CEVAP: b) İslâmiyet’te içtihat vardır, icma vardır. İcmalar birliği sağlar, içtihatlar ise hürriyet ve bağımsızlığı sağlar. İcmalar içtihatlara dayanır. Yani herkes ayrı ayrı içtihat yapar. Vardıkları aynı sonuç icmadır.
Biz diğer devletlere bizim Adil Düzen’i kabul edin demedik. Kendiniz içtihat yapın ve kendi icmalarınızı oluşturun dedik. Biz yalnız İslâm âlemine hitap etmedik. Gerek Avrupa’da gerek Asya’da ilim adamları ile tartıştık. Dikkat edilsin, “ilim adamları ile tartıştık” diyoruz. Siyasi adamlarla işbirliğine girişmedik.

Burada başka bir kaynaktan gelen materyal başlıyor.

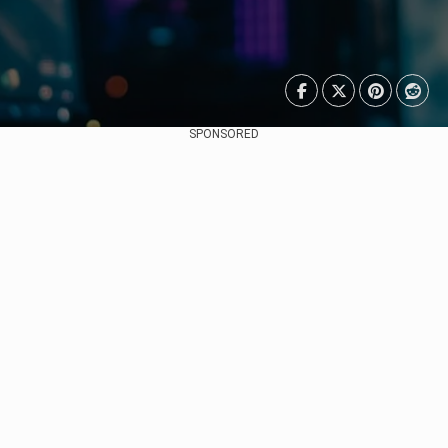
SPONSORED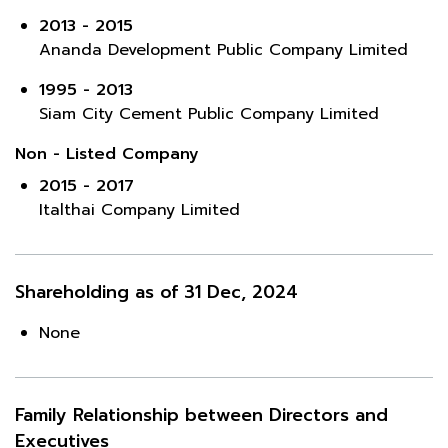
2013 - 2015
Ananda Development Public Company Limited
1995 - 2013
Siam City Cement Public Company Limited
Non - Listed Company
2015 - 2017
Italthai Company Limited
Shareholding as of 31 Dec, 2024
None
Family Relationship between Directors and
Executives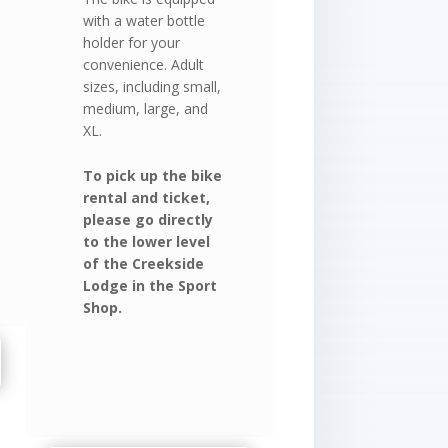
with a water bottle
holder for your
convenience. Adult
sizes, including small,
medium, large, and
XL.
To pick up the bike
rental and ticket,
please go directly
to the lower level
of the Creekside
Lodge in the Sport
Shop.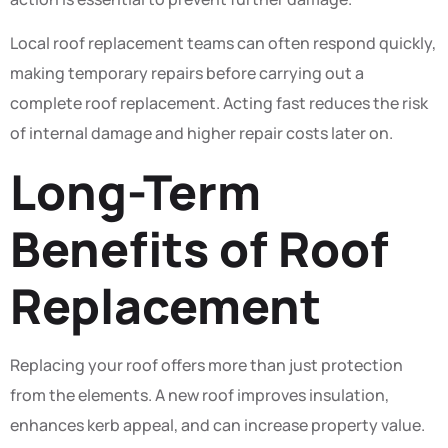
Local roof replacement teams can often respond quickly,
making temporary repairs before carrying out a
complete roof replacement. Acting fast reduces the risk
of internal damage and higher repair costs later on.
Long-Term
Benefits of Roof
Replacement
Replacing your roof offers more than just protection
from the elements. A new roof improves insulation,
enhances kerb appeal, and can increase property value.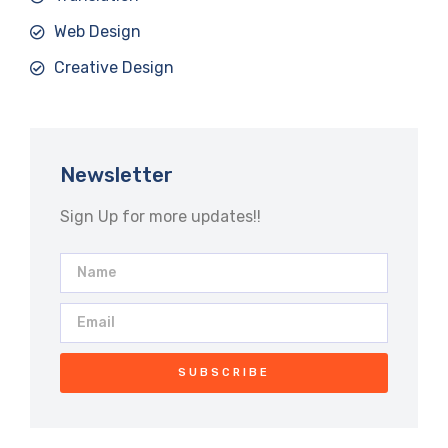
Web Design
Creative Design
Newsletter
Sign Up for more updates!!
SUBSCRIBE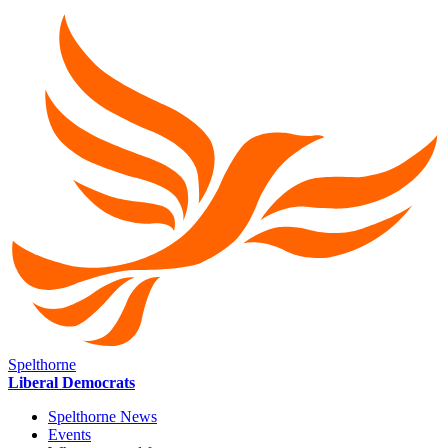
Spelthorne
Liberal Democrats
Spelthorne News
Events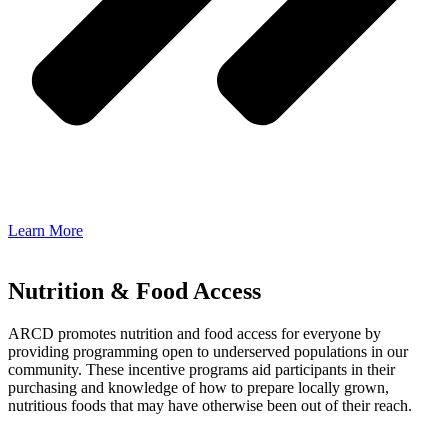
Learn More
Nutrition & Food Access
ARCD promotes nutrition and food access for everyone by
providing programming open to underserved populations in our
community. These incentive programs aid participants in their
purchasing and knowledge of how to prepare locally grown,
nutritious foods that may have otherwise been out of their reach.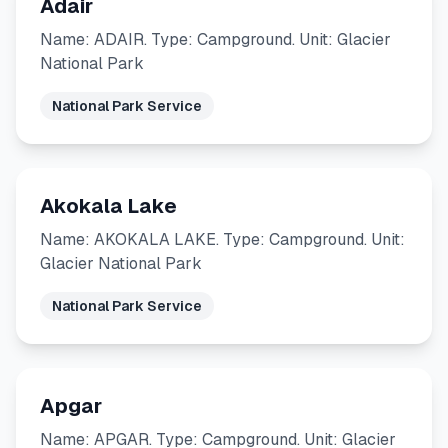
Adair
Name: ADAIR. Type: Campground. Unit: Glacier
National Park
National Park Service
Akokala Lake
Name: AKOKALA LAKE. Type: Campground. Unit:
Glacier National Park
National Park Service
Apgar
Name: APGAR. Type: Campground. Unit: Glacier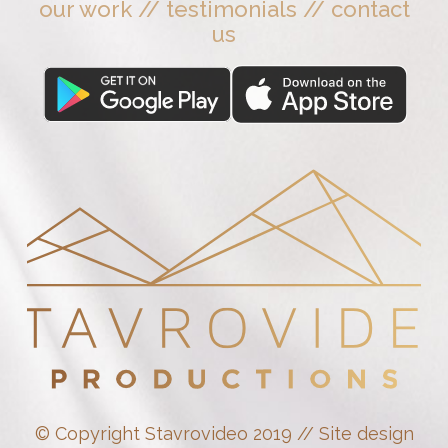
our work
//
testimonials
//
contact
us
© Copyright Stavrovideo 2019 // Site design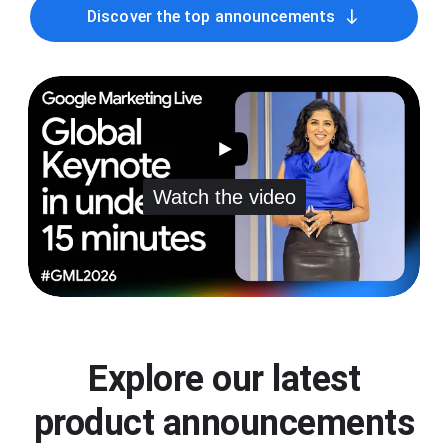
south
Discover the top announcements
Watch the video
Explore our latest
product announcements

Evet, Orta Asya Cumhuriyetlerine (ve özellikle Kırgızistan’a) gittik. Ama ilim adamlarına gittik. Siyaset adamlarına da ‘Avrasya Vakfı önerisi’ ile gittik. Biz rejim ihraç etmiyoruz, insanlığı içtihat ve icmalara davet ediyoruz.
c) Sonuç olarak bu modelin ihracından vazgeçilmelidir. Çünkü doğruluğu ve uygulanabilirliği müsellem değildir.
CEVAP: c) İnsanlar “sanayi dönemi”ne geçerken, “tarım dönemi hukuku”ndan vazgeçip “sanayi dönemi hukuku”nu getirmelidirler.
Bugün ister Batı hukuk sistemleri ister Doğu hukuk sistemleri olsun, hepsi tarım dönemi hukuk sistemleridir.
Biz herkese sadece anlatıyoruz. Onlara ihraç etmek ve dayatmak için değil, bizim çalışmalarınıza katkıları olsun, eksiğimizi tamamlayalım diye bunu yapıyoruz.
Biz silah zoru ile ihraç etmiyoruz. Davet yoluyla tebliğ yapıyoruz.
Biz bunu da Kur’an bize emrettiği için yapıyoruz.
Biz onlara öneriler götürdük, tartıştık.
Biz bu çalışmalarımızdan hep yararlandık. “Adil Düzen” işte böyle oluştu.